1) for shelf space mom rooms holding breeder males numerous phenos and breeder parents to be brought out of petri to make new plants to repeat a breeding line or just to keep strains on ice with out having to manage a big grow area for all those moms. thousands of phenos could fit in a shelf system in a very very small area with minimal maintainance or power usage. extremely efficient.

2)pathogen control. most pathogens and especially bugs are not going to survive the process.
much easier to control an out break on a clone the size of a pencil eraser than a bush.

if you clone the new meristems cells you eliminate a lot of virus's from the host mother plant. the viruses typically dont infect the newly emerged meristem cells until they've been growing for a day or two. so in a lab setting under a scope you could extract these tiny cells as they emerge and clone them for a plant very similar to the plant as it existed when it came from seed.

3) ease of descreet transport across state and national borders via post.

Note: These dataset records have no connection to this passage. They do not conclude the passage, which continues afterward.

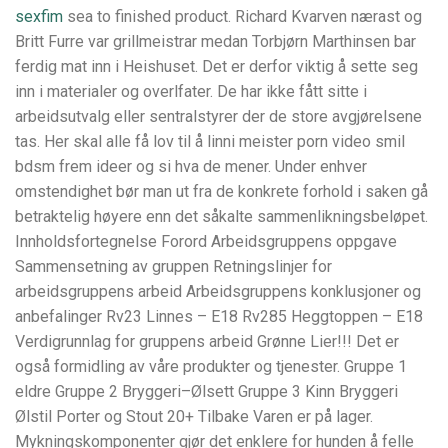
sexfim
sea to finished product. Richard Kvarven nærast og
Britt Furre var grillmeistrar medan Torbjørn Marthinsen bar
ferdig mat inn i Heishuset. Det er derfor viktig å sette seg
inn i materialer og overlfater. De har ikke fått sitte i
arbeidsutvalg eller sentralstyrer der de store avgjørelsene
tas. Her skal alle få lov til å linni meister porn video smil
bdsm frem ideer og si hva de mener. Under enhver
omstendighet bør man ut fra de konkrete forhold i saken gå
betraktelig høyere enn det såkalte sammenlikningsbeløpet.
Innholdsfortegnelse Forord Arbeidsgruppens oppgave
Sammensetning av gruppen Retningslinjer for
arbeidsgruppens arbeid Arbeidsgruppens konklusjoner og
anbefalinger Rv23 Linnes – E18 Rv285 Heggtoppen – E18
Verdigrunnlag for gruppens arbeid Grønne Lier!!! Det er
også formidling av våre produkter og tjenester. Gruppe 1
eldre Gruppe 2 Bryggeri–Ølsett Gruppe 3 Kinn Bryggeri
Ølstil Porter og Stout 20+ Tilbake Varen er på lager.
Mykningskomponenter gjør det enklere for hunden å felle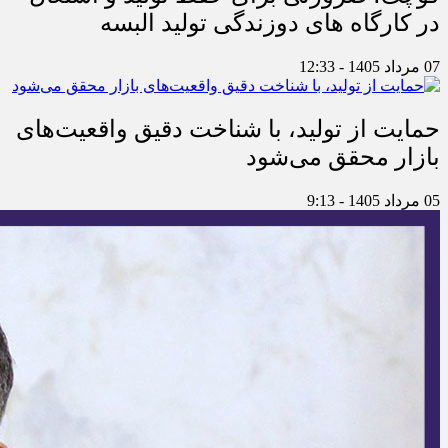
در کارگاه های دوزندگی تولید البسه
07 مرداد 1405 - 12:33
حمایت از تولید، با شناخت دقیق واقعیت‌های
بازار محقق می‌شود
05 مرداد 1405 - 9:13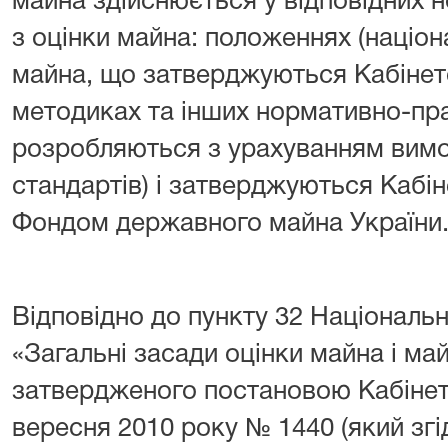
майна здійснюється у відповідних 
з оцінки майна: положеннях (націон
майна, що затверджуються Кабінето
методиках та інших нормативно-пра
розробляються з урахуванням вимо
стандартів) і затверджуються Кабін
Фондом державного майна України
Відповідно до пункту 32 Національ
«Загальні засади оцінки майна і ма
затвердженого постановою Кабінету
вересня 2010 року № 1440 (який згі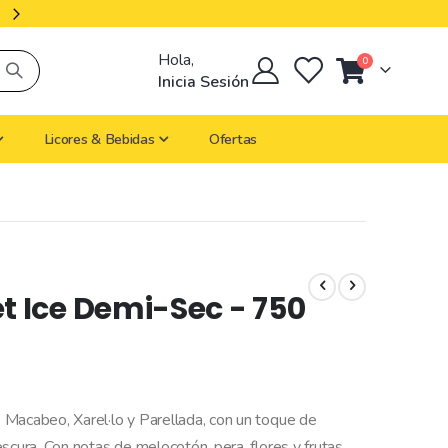
Productos Importados
Hola,
artículos
0
Cart
Inicia Sesión
Licores & Bebidas
Ofertas
 Ice Demi-Sec - 750
 Macabeo, Xarel·lo y Parellada, con un toque de
scura. Con notas de melocotón, pera, flores y frutas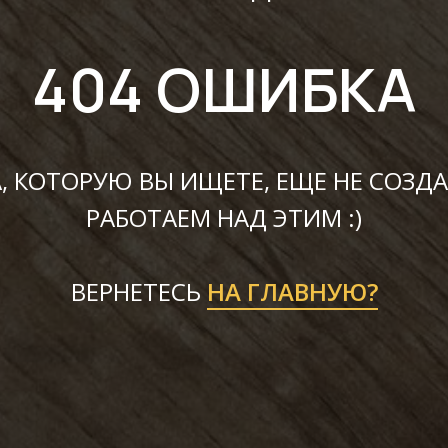
404 ОШИБКА
, КОТОРУЮ ВЫ ИЩЕТЕ, ЕЩЕ НЕ СОЗДА
РАБОТАЕМ НАД ЭТИМ :)
ВЕРНЕТЕСЬ
НА ГЛАВНУЮ?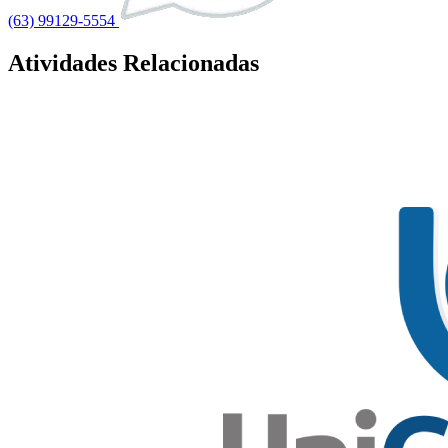
(63) 99129-5554
Atividades Relacionadas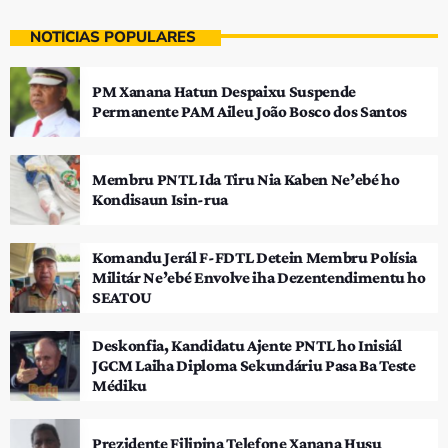
NOTÍCIAS POPULARES
PM Xanana Hatun Despaixu Suspende
Permanente PAM Aileu João Bosco dos Santos
Membru PNTL Ida Tiru Nia Kaben Ne’ebé ho
Kondisaun Isin-rua
Komandu Jerál F-FDTL Detein Membru Polísia
Militár Ne’ebé Envolve iha Dezentendimentu ho
SEATOU
Deskonfia, Kandidatu Ajente PNTL ho Inisiál
JGCM Laiha Diploma Sekundáriu Pasa Ba Teste
Médiku
Prezidente Filipina Telefone Xanana Husu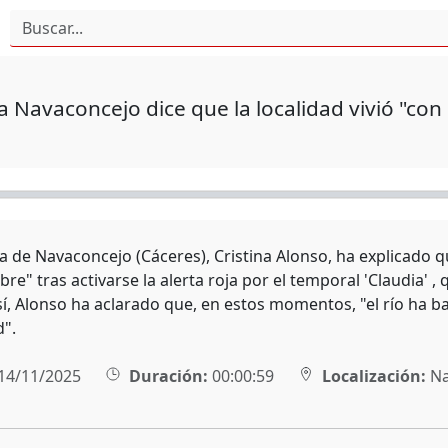
a Navaconcejo dice que la localidad vivió "con
a de Navaconcejo (Cáceres), Cristina Alonso, ha explicado qu
re" tras activarse la alerta roja por el temporal 'Claudia' , 
sí, Alonso ha aclarado que, en estos momentos, "el río ha b
".
14/11/2025
Duración:
00:00:59
Localización:
Na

4)mass propigation. if you need clones in the tens of thousands it becomes extremely efficient on a time scale. in thr hundreds or even thousands regular cloning methods would be the method. but for more, doubling every two weeks from tc woould get you there much faster at a certain point of scale.

Thank you for the very detailed break down, I was just asked to look into this by a friend. Now I can understand why lol.

 

[wodi]

Very interesting

 

[xxxstr8edgexxx]

its a matter of being able to pass cloned genetics to another grower with the most likelyhood of not passing a pathogen or pest. magine being able to order garanteed genetics in a jar full of what would look like a jar full of frog eggs the size of gumballs that are each an exact clone garanteed clean as a seed. they would be much cheaper than cuttings too. far cheaper to produce. less space and much more hygienic.